COMPLETE THE FOLLOWING:
1 - Using the accounting standards passage, decide whether each statement agrees with it: (a) the FASB issued ASU No. 2023-07 in November 2023; (b) adopting the standard changed the company's consolidated financial statements; (c) the company adopted the standard in the first quarter of 2024. For each, answer yes or no and quote the deciding words.
2 - From the accounting standards passage, quote the part that opens with the words containing "Recently Accounting Pronouncements" and closes with "Company's consolidated financial statements.".

DOCUMENT TEXT:
In November 2023, the FASB issued ASU No. 2023-07, "Segment Reporting (Topic 280): Improvements to Reportable Segment Disclosures," which requires improvement on reportable segment disclosure requirements, primarily through enhanced disclosures about significant segment expenses. The standard was effective for fiscal year beginning after December 15, 2023, and requires application on a retrospective basis, and for interim periods within fiscal year beginning after December 15, 2024. We adopted this standard during the fourth quarter of fiscal year ended December 31, 2024, and disclosed the significant segment expense categories that are regularly provided to the CODM on an annual basis, as well as disclosing how segment measures of profit or loss are used by the CODM. The adoption of this standard only affected our disclosures, with no impact on our consolidated financial statements.
Recently Accounting Pronouncements - Not Yet Adopted
From time to time, new accounting standards are issued by the FASB or other standard-setting bodies, and are adopted by the Company as of the specified accounting date. Unless disclosed below, there are no issued standards not yet effective that are deemed applicable to the Company's consolidated financial statements.

Dataset records
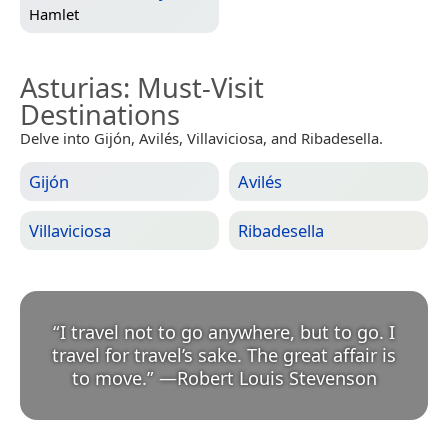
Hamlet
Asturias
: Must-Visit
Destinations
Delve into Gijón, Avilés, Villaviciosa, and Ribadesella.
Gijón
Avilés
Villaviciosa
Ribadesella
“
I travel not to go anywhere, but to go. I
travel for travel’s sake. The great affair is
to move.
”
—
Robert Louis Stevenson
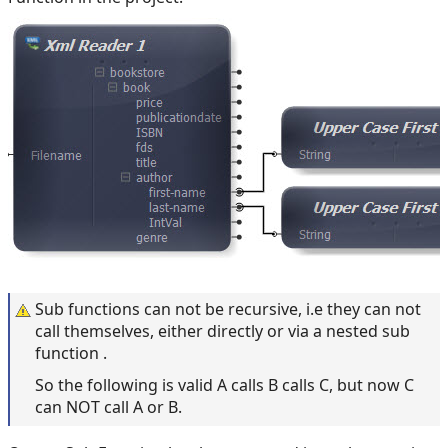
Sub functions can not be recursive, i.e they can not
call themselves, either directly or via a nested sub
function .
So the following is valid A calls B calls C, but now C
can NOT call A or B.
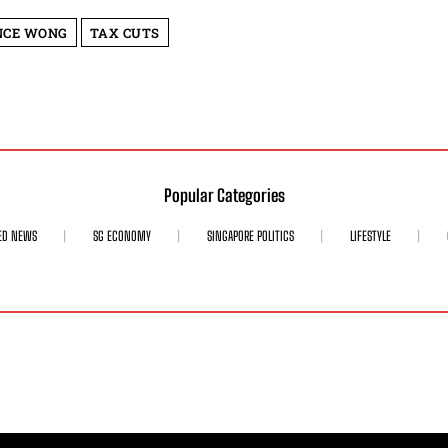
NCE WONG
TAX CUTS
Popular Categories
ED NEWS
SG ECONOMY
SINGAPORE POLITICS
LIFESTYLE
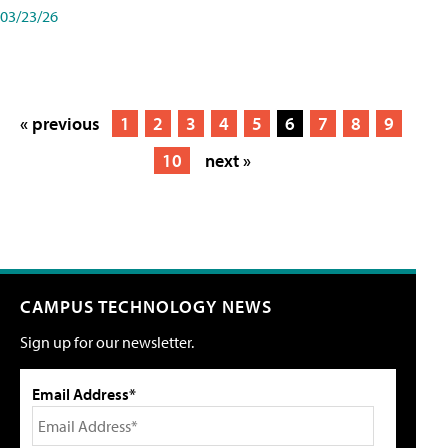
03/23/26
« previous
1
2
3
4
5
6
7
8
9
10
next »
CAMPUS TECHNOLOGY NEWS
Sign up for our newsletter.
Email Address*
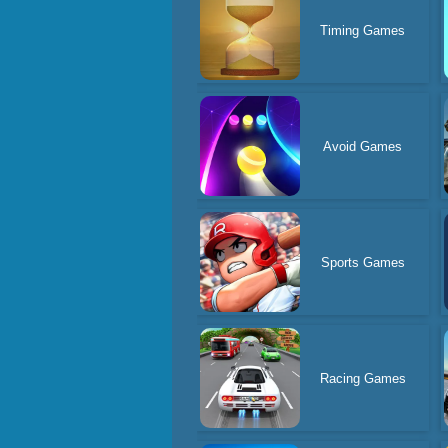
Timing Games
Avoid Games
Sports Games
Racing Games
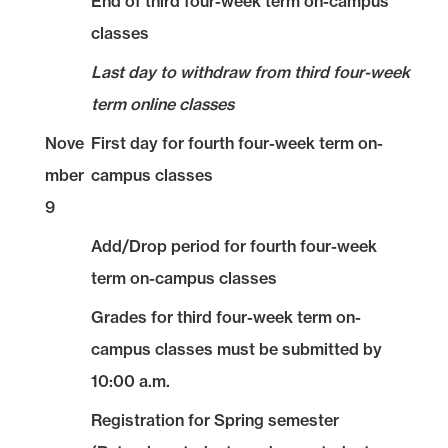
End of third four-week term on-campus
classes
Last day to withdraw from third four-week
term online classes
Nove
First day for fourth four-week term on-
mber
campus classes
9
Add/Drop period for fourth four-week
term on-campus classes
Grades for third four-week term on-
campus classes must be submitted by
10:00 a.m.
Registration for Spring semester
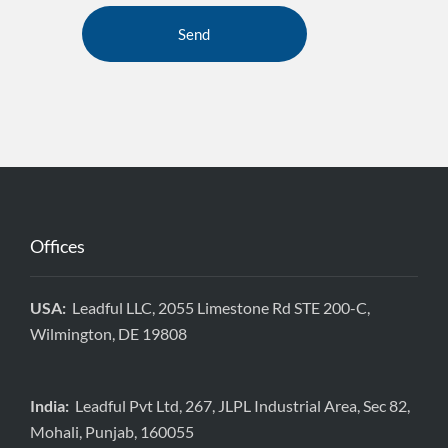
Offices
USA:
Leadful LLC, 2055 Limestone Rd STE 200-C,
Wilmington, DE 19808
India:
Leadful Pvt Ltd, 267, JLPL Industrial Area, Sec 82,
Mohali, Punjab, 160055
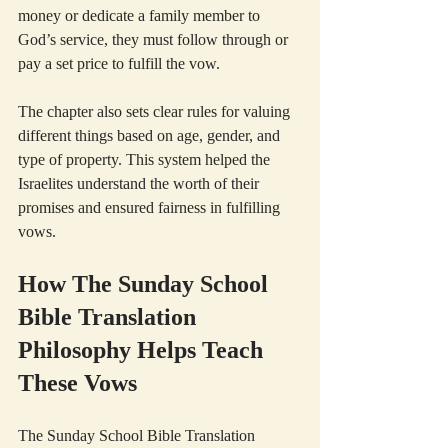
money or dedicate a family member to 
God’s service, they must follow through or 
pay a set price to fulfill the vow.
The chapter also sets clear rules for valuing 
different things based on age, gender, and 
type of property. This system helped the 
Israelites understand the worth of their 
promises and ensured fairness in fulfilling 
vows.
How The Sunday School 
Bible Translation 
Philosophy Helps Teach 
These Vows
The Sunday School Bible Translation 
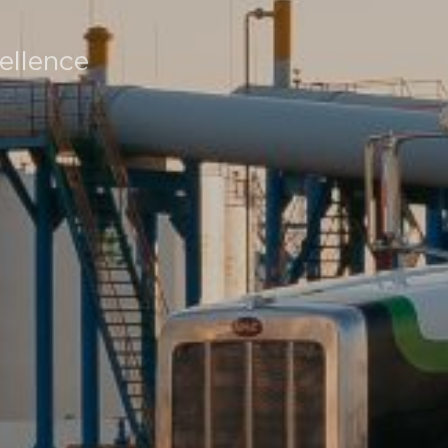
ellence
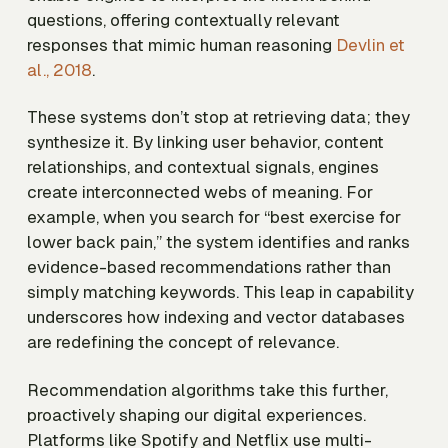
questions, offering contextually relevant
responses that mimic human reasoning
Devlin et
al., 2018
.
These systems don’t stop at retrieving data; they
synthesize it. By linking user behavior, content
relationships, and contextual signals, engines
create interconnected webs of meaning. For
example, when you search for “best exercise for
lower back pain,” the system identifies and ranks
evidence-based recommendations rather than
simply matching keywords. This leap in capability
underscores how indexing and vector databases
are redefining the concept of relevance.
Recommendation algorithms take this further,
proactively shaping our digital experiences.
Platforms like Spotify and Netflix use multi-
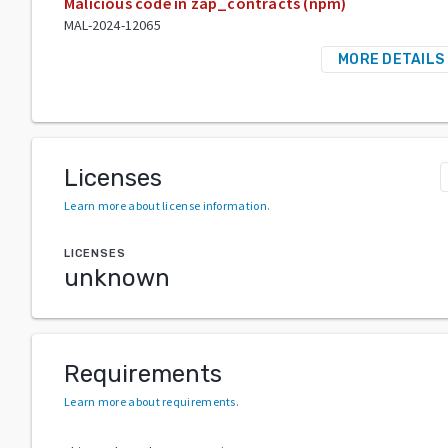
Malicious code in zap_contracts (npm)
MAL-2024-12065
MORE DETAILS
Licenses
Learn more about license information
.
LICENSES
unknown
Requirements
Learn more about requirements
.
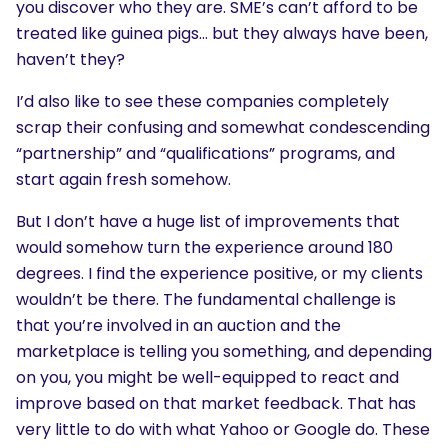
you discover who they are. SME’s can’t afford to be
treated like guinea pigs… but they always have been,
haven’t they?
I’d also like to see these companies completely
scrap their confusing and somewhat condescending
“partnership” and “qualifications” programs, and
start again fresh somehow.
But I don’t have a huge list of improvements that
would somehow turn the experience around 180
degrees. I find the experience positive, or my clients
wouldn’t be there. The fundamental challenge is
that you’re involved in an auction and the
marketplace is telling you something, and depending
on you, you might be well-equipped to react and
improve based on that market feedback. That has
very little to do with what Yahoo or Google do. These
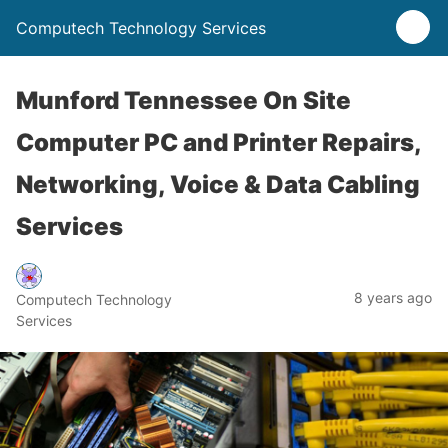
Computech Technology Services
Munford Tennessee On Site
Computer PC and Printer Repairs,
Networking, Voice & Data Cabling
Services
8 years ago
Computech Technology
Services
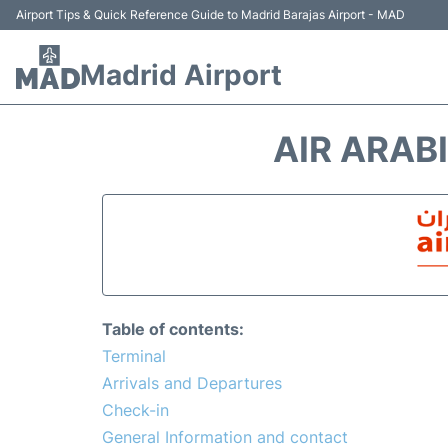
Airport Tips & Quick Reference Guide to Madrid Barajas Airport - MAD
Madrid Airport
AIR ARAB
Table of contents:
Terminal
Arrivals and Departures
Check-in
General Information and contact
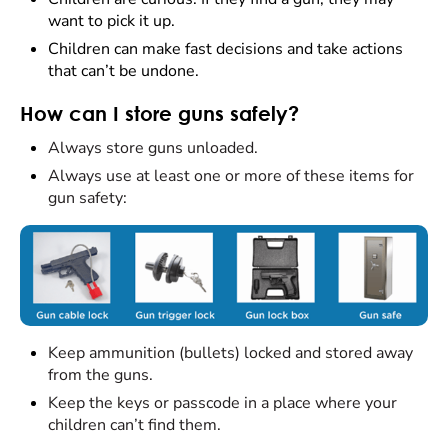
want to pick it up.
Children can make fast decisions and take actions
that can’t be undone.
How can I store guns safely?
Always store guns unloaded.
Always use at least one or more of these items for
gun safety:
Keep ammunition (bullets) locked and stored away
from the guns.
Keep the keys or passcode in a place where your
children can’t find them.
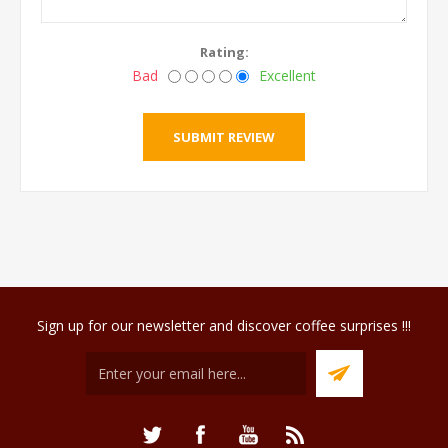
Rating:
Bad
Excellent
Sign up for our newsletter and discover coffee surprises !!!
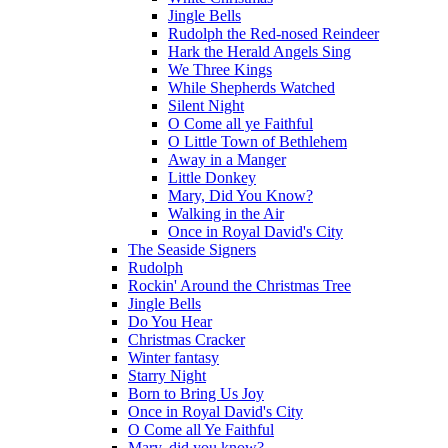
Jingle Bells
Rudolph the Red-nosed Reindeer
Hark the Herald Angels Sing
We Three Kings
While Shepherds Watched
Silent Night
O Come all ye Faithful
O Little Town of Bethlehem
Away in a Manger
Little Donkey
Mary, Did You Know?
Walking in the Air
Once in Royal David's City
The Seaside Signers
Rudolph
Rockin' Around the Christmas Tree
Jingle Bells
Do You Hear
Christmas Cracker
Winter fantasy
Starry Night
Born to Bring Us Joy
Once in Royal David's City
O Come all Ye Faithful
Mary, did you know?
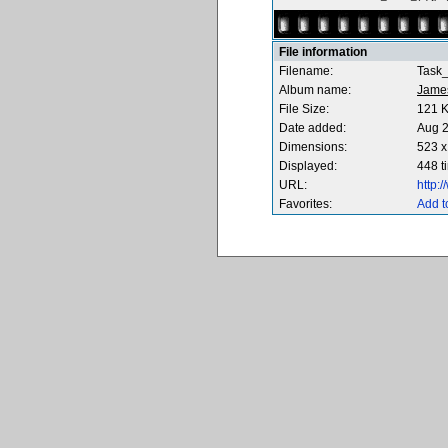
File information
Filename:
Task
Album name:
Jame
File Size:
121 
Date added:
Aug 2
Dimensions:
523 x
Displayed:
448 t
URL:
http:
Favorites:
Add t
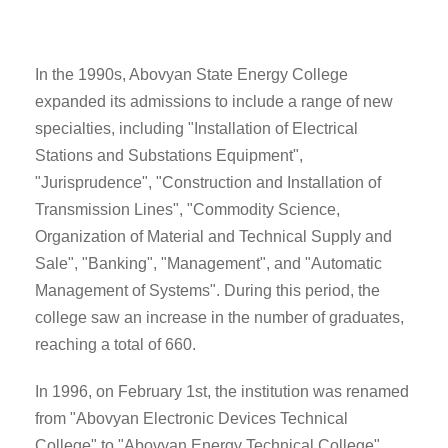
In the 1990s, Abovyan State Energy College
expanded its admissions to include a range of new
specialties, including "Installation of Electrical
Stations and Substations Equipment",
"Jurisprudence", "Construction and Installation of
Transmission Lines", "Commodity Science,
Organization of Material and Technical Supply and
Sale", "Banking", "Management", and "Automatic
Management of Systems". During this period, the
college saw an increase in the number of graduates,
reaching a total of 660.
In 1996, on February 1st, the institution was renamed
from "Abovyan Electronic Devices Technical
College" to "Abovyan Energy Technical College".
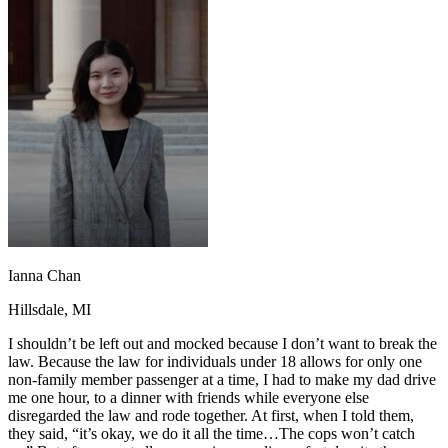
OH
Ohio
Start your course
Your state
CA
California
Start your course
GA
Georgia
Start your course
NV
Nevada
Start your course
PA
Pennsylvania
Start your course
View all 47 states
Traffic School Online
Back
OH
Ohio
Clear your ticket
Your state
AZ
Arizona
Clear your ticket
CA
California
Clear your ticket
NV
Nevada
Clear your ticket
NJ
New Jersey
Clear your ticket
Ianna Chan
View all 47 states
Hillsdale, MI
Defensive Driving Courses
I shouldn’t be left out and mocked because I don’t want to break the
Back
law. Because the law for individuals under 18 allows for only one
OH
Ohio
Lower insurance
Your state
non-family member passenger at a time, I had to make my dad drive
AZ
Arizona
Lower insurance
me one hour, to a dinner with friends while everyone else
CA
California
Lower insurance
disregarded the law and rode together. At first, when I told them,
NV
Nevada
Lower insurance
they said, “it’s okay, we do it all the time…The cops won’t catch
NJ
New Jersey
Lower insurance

ANSWER SECTION:
1 -
(a) Yes: "In November 2023, the FASB issued ASU No. 2023-07"
(b) No: "The adoption of this standard only affected our disclosures, with no impact on our consolidated financial statements."
(c) No: "We adopted this standard during the fourth quarter of fiscal year ended December 31, 2024"

2 -
Recently Accounting Pronouncements - Not Yet Adopted
From time to time, new accounting standards are issued by the FASB or other standard-setting bodies, and are adopted by the Company as of the specified accounting date. Unless disclosed below, there are no issued standards not yet effective that are deemed applicable to the Company's consolidated financial statements.